I have scheduled tasks(parent) which start in the evening and runs an amount of jobs(children) which can be successful or not. I want to know the success rate for each executed task
Each document of collection jobs_per_task_per_day should contain
{
"_id" : {
"task" : ObjectId("52b31753d925d5b057000001"),
"year" : 2013,
"month" : 12,
"day" : 22
},
"successful" : 12,
"unsuccessful" : 0,
"task" : ObjectId("52b31753d925d5b057000001")
}
However, in my current aggregation script, I group per date. This gives an inaccuracy since the execution of an task can endure the whole night. a job started at 01-02-2014 02:00 is part of the task started at 01-01-2014. not 01-02-2014.

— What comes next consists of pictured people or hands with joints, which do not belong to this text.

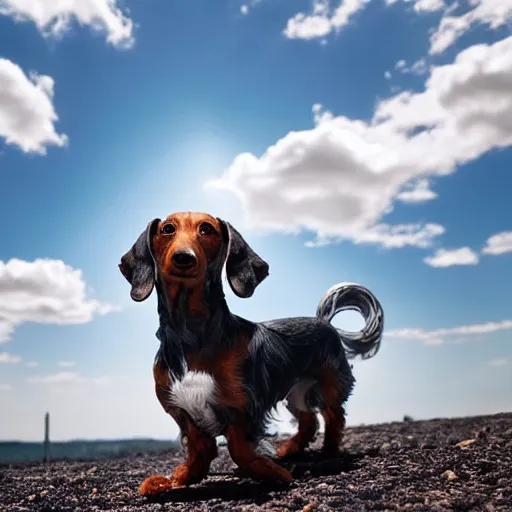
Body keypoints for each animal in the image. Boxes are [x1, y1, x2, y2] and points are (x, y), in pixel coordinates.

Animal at [119, 211, 384, 496]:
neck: (190, 335)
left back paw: (328, 451)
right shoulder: (186, 411)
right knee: (309, 419)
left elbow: (239, 449)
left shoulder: (243, 407)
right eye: (167, 229)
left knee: (334, 416)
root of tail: (324, 322)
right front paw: (178, 479)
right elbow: (201, 450)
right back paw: (290, 450)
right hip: (296, 391)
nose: (183, 257)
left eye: (207, 229)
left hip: (329, 385)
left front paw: (273, 473)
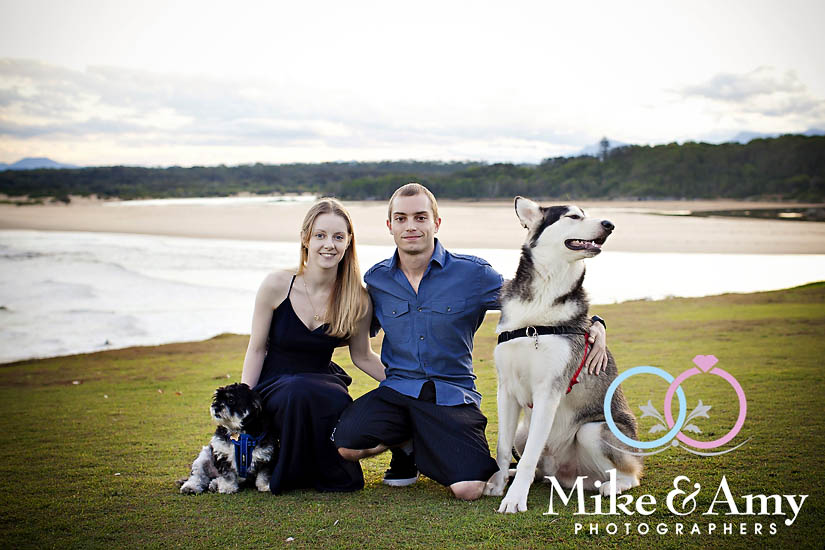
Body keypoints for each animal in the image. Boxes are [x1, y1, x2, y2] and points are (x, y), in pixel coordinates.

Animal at [483, 197, 642, 513]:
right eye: (573, 216)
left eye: (587, 214)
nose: (609, 224)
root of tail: (566, 475)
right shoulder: (505, 389)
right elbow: (503, 447)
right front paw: (497, 484)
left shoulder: (548, 391)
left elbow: (529, 455)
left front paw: (514, 499)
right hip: (524, 430)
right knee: (534, 463)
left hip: (594, 431)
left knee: (630, 474)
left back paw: (614, 486)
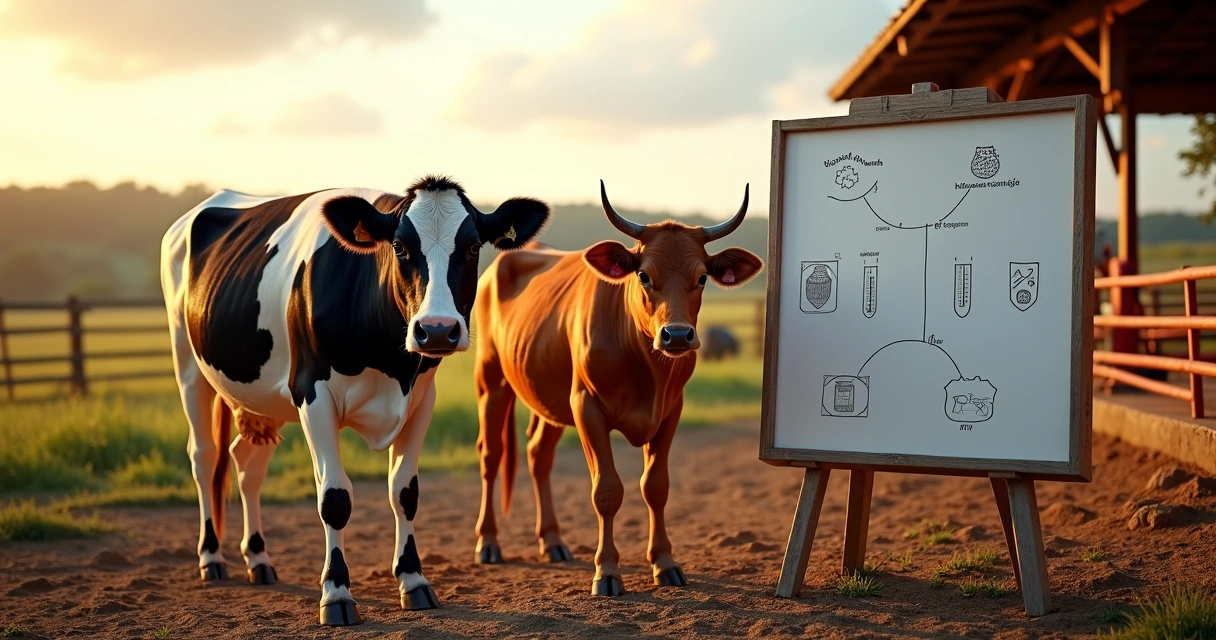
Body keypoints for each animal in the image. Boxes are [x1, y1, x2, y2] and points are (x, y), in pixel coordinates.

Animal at [159, 176, 549, 625]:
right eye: (399, 247)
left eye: (472, 247)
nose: (437, 329)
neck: (389, 361)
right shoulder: (312, 394)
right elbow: (334, 498)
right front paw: (336, 594)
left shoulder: (421, 398)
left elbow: (405, 492)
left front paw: (413, 580)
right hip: (188, 364)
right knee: (205, 458)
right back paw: (211, 558)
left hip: (263, 396)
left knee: (246, 463)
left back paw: (258, 558)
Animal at [471, 181, 763, 595]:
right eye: (643, 276)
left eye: (703, 277)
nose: (676, 335)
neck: (646, 366)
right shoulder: (587, 407)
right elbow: (607, 491)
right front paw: (606, 571)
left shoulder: (670, 411)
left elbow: (656, 486)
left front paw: (665, 563)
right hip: (491, 381)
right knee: (491, 453)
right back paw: (489, 542)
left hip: (549, 395)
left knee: (538, 454)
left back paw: (553, 541)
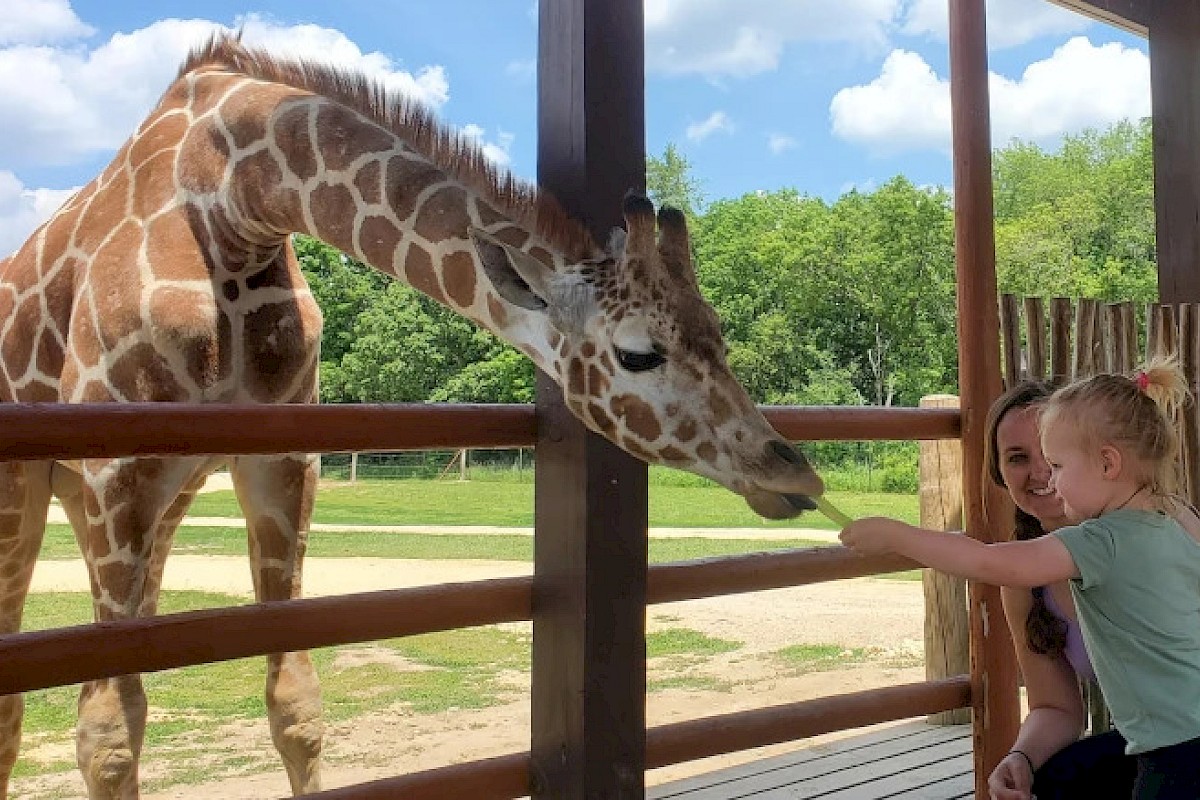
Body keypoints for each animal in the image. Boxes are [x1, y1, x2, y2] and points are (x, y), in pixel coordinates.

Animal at [0, 34, 824, 799]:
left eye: (719, 333)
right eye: (638, 354)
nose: (795, 475)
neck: (234, 203)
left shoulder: (279, 460)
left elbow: (294, 703)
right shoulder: (115, 470)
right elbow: (107, 734)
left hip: (165, 500)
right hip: (36, 494)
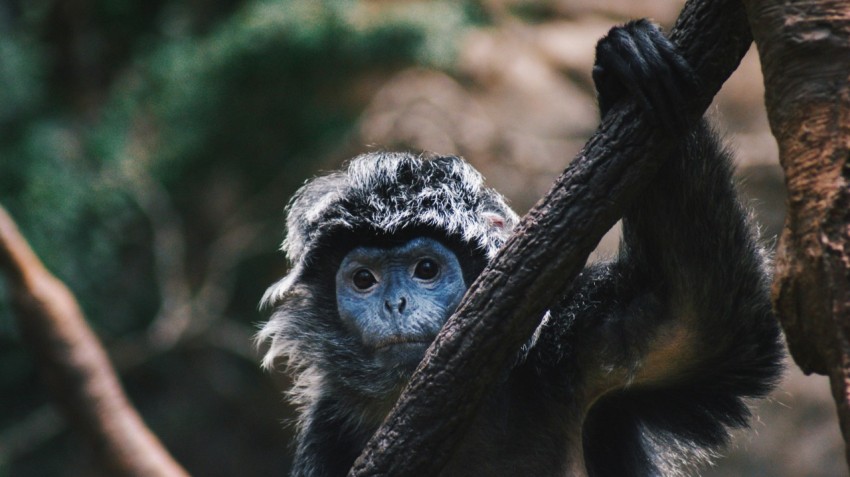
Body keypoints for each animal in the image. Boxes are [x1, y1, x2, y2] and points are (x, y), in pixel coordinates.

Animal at [257, 20, 784, 477]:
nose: (395, 303)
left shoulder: (580, 344)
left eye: (426, 269)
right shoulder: (327, 436)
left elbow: (705, 322)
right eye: (363, 280)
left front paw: (625, 68)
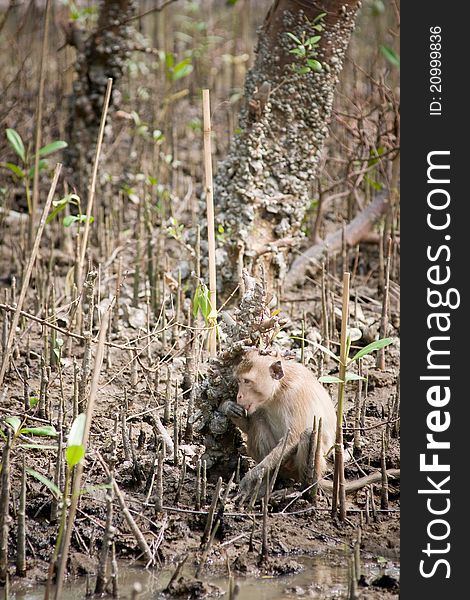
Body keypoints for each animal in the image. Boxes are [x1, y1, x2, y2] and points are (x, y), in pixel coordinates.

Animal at [221, 352, 400, 502]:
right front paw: (229, 408)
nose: (239, 396)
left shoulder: (295, 395)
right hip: (284, 466)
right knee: (259, 422)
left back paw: (301, 490)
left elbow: (292, 439)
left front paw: (250, 477)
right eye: (239, 381)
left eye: (247, 381)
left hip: (305, 465)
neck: (279, 390)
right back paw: (266, 484)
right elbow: (251, 424)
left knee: (308, 435)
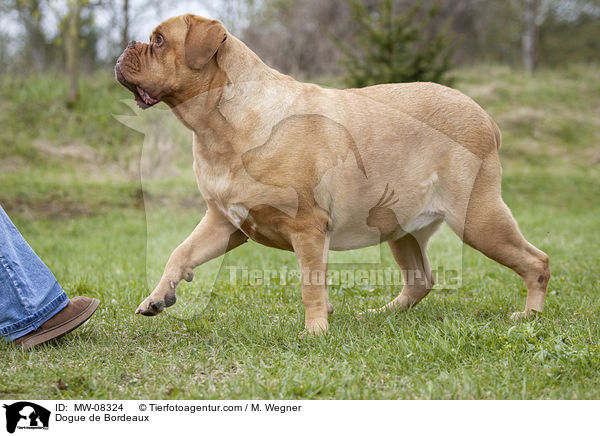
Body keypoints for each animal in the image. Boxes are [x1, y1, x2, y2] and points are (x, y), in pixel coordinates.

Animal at [115, 12, 552, 334]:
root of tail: (485, 117)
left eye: (158, 41)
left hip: (478, 218)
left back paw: (529, 315)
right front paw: (157, 297)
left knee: (537, 262)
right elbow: (180, 252)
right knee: (420, 280)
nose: (124, 50)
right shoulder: (225, 221)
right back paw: (380, 314)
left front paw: (315, 330)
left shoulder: (307, 226)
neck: (218, 125)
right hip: (399, 225)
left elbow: (310, 283)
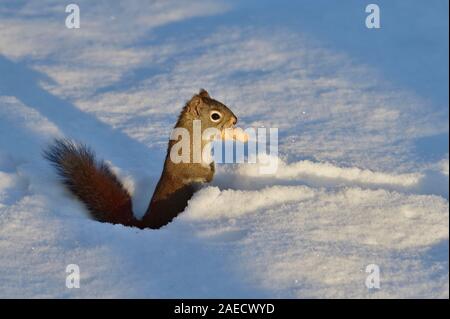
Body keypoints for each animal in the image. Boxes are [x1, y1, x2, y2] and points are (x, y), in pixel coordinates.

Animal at [44, 89, 239, 230]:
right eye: (215, 115)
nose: (235, 120)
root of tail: (144, 224)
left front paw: (213, 168)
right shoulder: (182, 160)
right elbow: (191, 171)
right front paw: (208, 174)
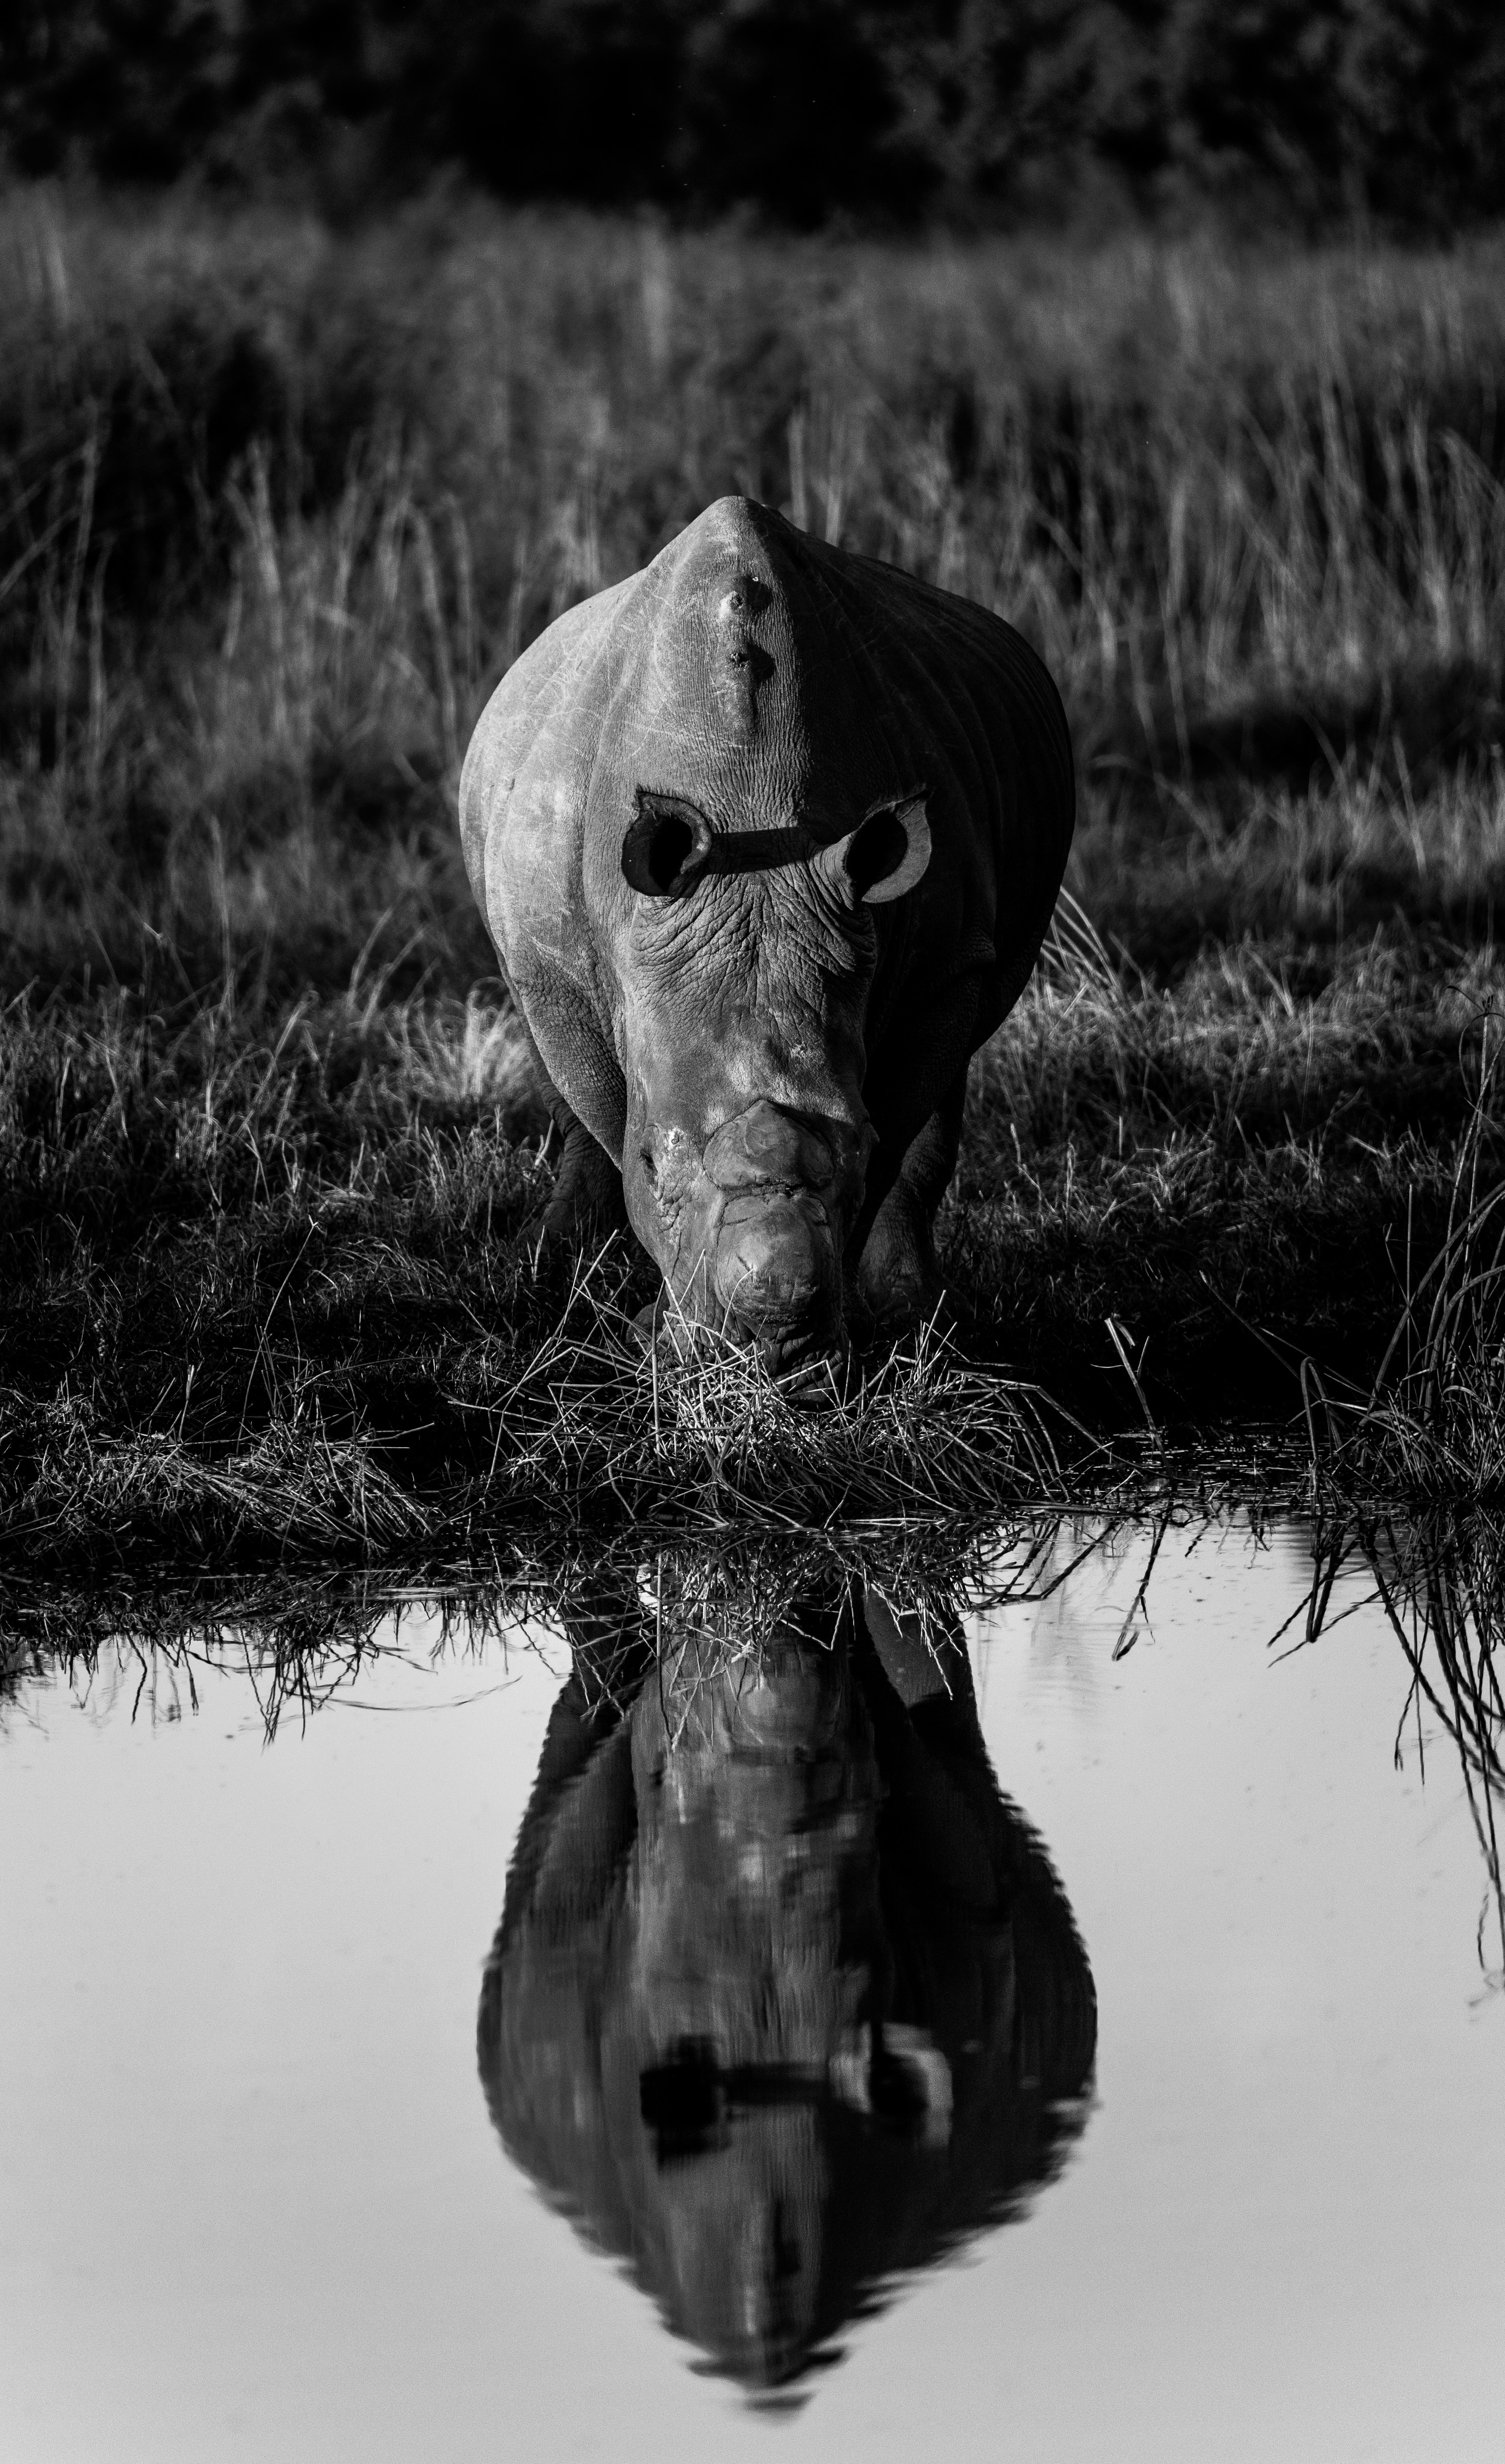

If the job ran after midnight but before 12:00 afternoon the next day, it should be counted to the document of a day earlier. The task itself does not have a date, since it is executed repeatedly with cron.
A Job:
{
"_id" : ObjectId("52b3751dd925d507db013f0e"),
"started_at" : ISODate("2013-12-19T22:37:17.900Z"),
"successful" : true,
"task_id" : ObjectId("52b31f8bd925d5b057000005")
}
A scheduled task:
{
"_id" : ObjectId("52b31f8bd925d5b057000005"),
"schedule" : {
"_id" : ObjectId("52b31784d925d5b057000002"),
"cron" : "30 21 * * *",
"name" : "Foo Import",
"worker_class" : "TaskWorker"
}
}
My current script:
var scheduled_tasks = db.tasks.find({
schedule: {
$exists: true
}
}).toArray()
scheduled_tasks.forEach(function(task) {
var results_total = db.jobs.aggregate({
$match: {
task_id: task._id
}
},
{
$group: {
_id: {
year: {
$year: "$started_at"
},
month: {
$month: "$started_at"
},
day: {
$dayOfMonth: "$started_at"
},
task: "$task_id"
},
successful: {
$sum: {
$cond: ["$successful", 0, 1]
}
},
unsuccessful: {
$sum: {
$cond: ["$successful", 1, 0]
}
},
task: {
$first: "$task_id"
},
}
}, {
$project: {
successful: 1,
unsuccessful: 1,
task: 1
}
}, {
$sort: {
date: -1
}
}
);
db.jobs_per_task_per_day.insert(results_total.result)
});
to group on timespan instead of date i tried to change it to:
$group: {
_id: {
task: "$task_id",
year: { $year: "$started_at" },
month: { $month: "$started_at" },
day: {
$cond: [
{$lt: [{$hour: "$started_at"}, 12]},
{$dayOfMonth: "$started_at"} -1,
{$dayOfMonth: "$started_at"}
]
}
}
However this did not return the desired result, and i'm doubting if it should be in the group operator.
Any help on this would really be appreciated!